When I can escape I flee back home and hide away doing I’m not sure what. Somehow I get through the day and do some meaningless tasks that apparently still need to be done. There doesn’t seem much point to any of this but it is expected of me and I have to keep up appearances. Sometimes I sleep. I cry a lot. Those endless tears that seem to spill over my eyelids for no apparent reason. I’m really not sure how I fill those hours. Through my head over and over run the thoughts that there is no way out. I cannot escape my head. I cannot find the solution. I cannot find any way to change my life. Surely an intelligent person like me can find an answer. I can’t. This must mean that I am not intelligent. I hate myself. That’s nothing new, I’ve hated myself for a while I’m just gathering more evidence to support this view. There are people around but I am so lonely. My head is not a nice place to be. But I’m fine.
The day is gone and it is time to collect the kids from school. My reprieve from having that smile pasted on my face is over. It’s showtime again. Back at school I try and tell my group of ‘friends’ that things aren’t great when they force themselves to be polite and ask how things are going. What I want to say is ‘Please make this go away, make my head be silent, hear that I am not fine and show me the way out, tell me what to do’. I don’t. They don’t want to hear that. Everything is fine. Fine – how I hate that word. My friends can see that I am not happy. I am almost silent in my own world. They respond with the usual ‘you will be stronger for this experience’ and then run away from my misery. It might be catching.
Back home there is homework to be done and dinner to cook. Home work is sometimes done. Dinner is sometimes made. The kids have become adept and snacking and television is both their parent and my best friend. I can now escape to the shower and cry the endless tears in peace. I don’t have to pretend that I have dust in my eyes. Mum is fine.
It’s bed time for the kids. I’m almost through another day of hell. I put them to bed and finally I can escape to the bottle of wine that is waiting to help me sleep. I sit in the dark outside and watch the moon travel across the night sky and return to the one subject that brings me relief. I plan how I will kill myself.

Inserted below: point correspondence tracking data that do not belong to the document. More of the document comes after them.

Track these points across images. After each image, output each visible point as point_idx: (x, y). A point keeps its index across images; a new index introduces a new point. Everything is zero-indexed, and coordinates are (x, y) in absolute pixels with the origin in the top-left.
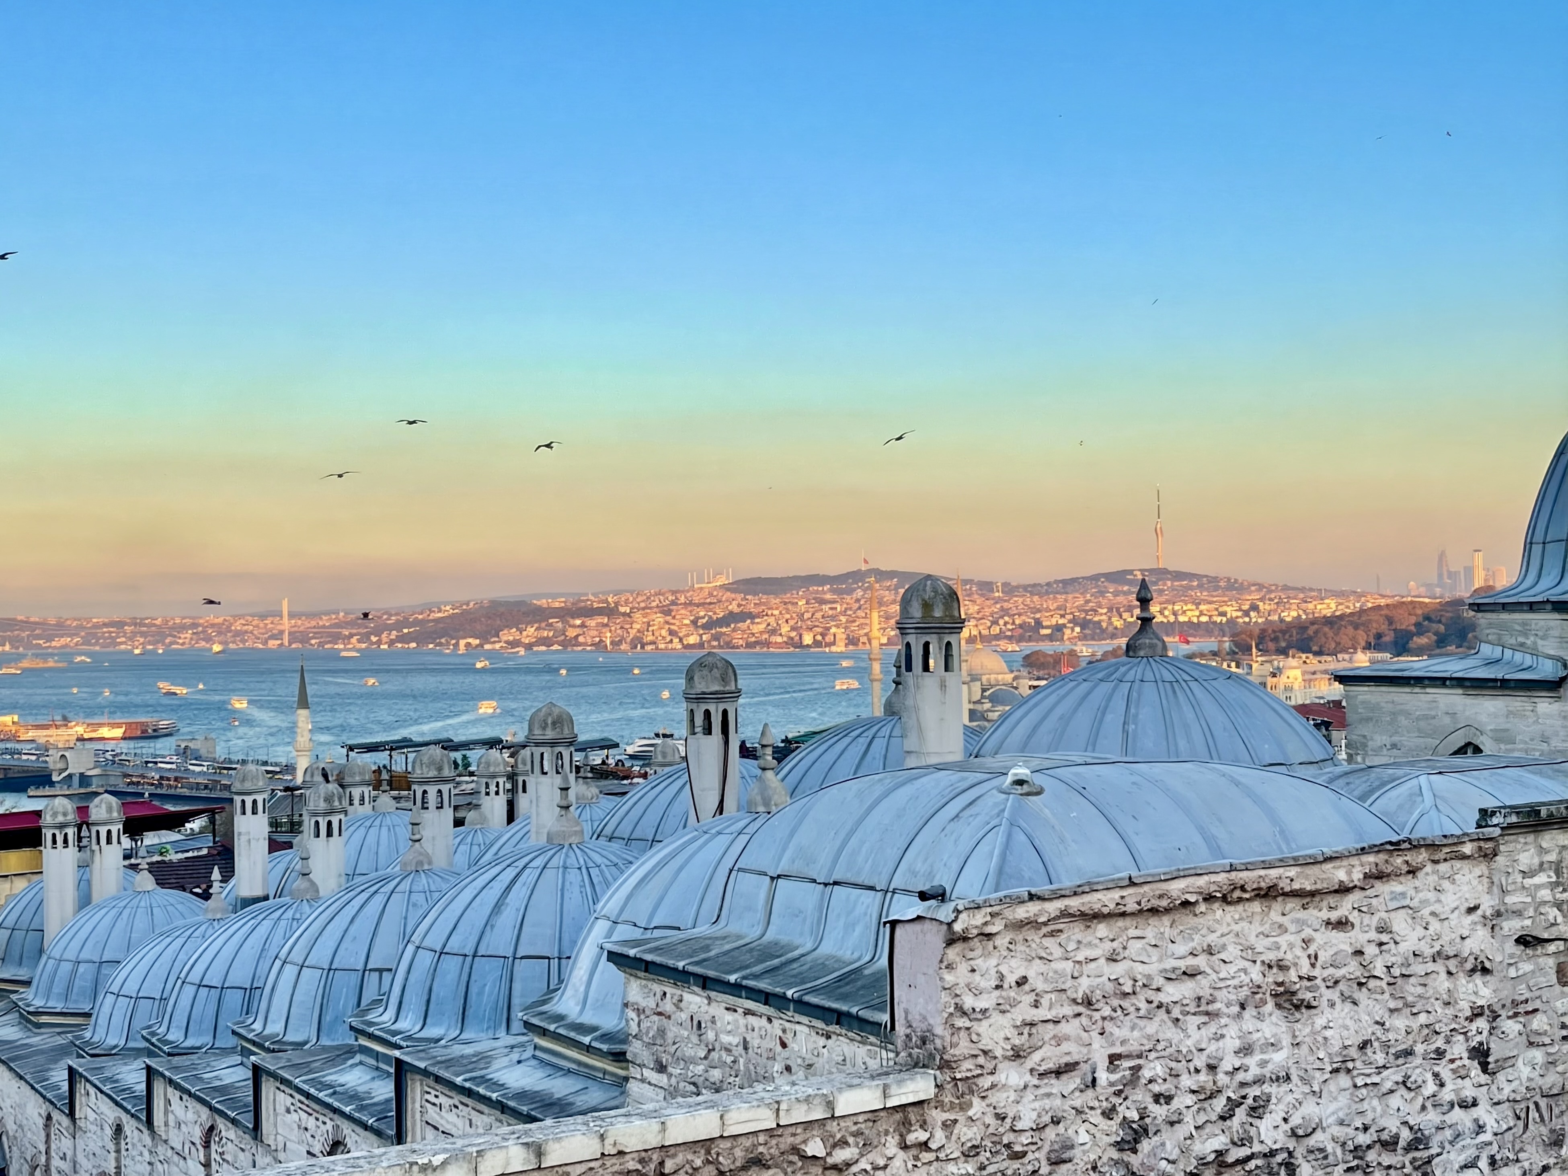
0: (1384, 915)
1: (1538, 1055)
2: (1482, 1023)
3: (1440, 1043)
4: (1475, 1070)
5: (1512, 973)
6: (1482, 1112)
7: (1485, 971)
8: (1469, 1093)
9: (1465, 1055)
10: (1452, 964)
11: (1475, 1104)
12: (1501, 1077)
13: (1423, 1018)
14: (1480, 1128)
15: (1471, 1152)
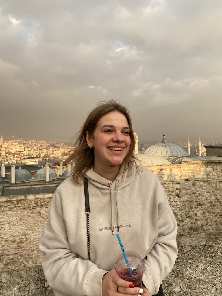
0: (161, 175)
1: (188, 196)
2: (178, 191)
3: (170, 193)
4: (177, 197)
5: (184, 184)
6: (178, 203)
7: (179, 184)
8: (176, 200)
9: (175, 195)
10: (173, 182)
11: (177, 202)
12: (182, 198)
13: (168, 189)
14: (177, 205)
15: (176, 208)
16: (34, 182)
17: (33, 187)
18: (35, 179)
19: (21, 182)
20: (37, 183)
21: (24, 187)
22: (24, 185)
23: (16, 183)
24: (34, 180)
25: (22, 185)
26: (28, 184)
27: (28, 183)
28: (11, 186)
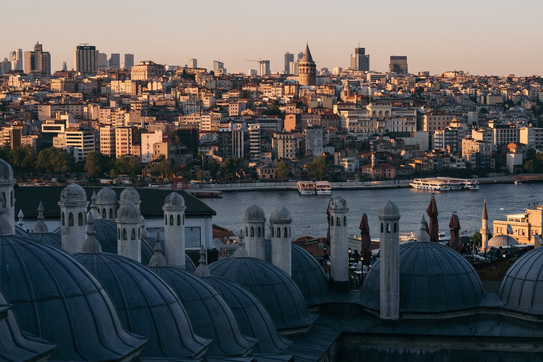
16: (499, 320)
17: (492, 347)
18: (500, 304)
19: (429, 317)
20: (511, 331)
21: (447, 345)
22: (445, 332)
23: (406, 317)
24: (498, 308)
25: (436, 332)
26: (462, 330)
27: (465, 321)
28: (381, 335)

With this at least there is an answer. I know exactly how I will do it. How to make sure it is done properly. I know that people will be a little sad. That is normal when something dies. I also know they will get on with their lives. I’m so ugly, so stupid, so pathetic, so useless that for some people it will probably be a relief. For me too it will be a huge relief. To never wake again seems the most peaceful answer I can find. The end of my life will not be a peaceful one and yet even the violence I have planned on myself is welcome..
There is just one point I have not yet worked out in this plan. Who will raise my children? Will they be ok? I don’t yet have an answer to that and I care just enough somewhere deep within that I don’t act tonight. It’s 4am, I should be able to sleep now. I will tackle that question again tomorrow night when I pretend to live a life again. I stumble to bed and wait for sleep to provide the only escape I can have. I’m fine.
Over a year later and I am still here. I did not kill myself. I finally asked for help and someone listened. It was a long road. It was worth it.
I am not fine. I am happy.
If you know someone who seems down often – ask them if they are alright and if they answer “fine”, ask again. Listen to the answer. You may just help save someone’s life.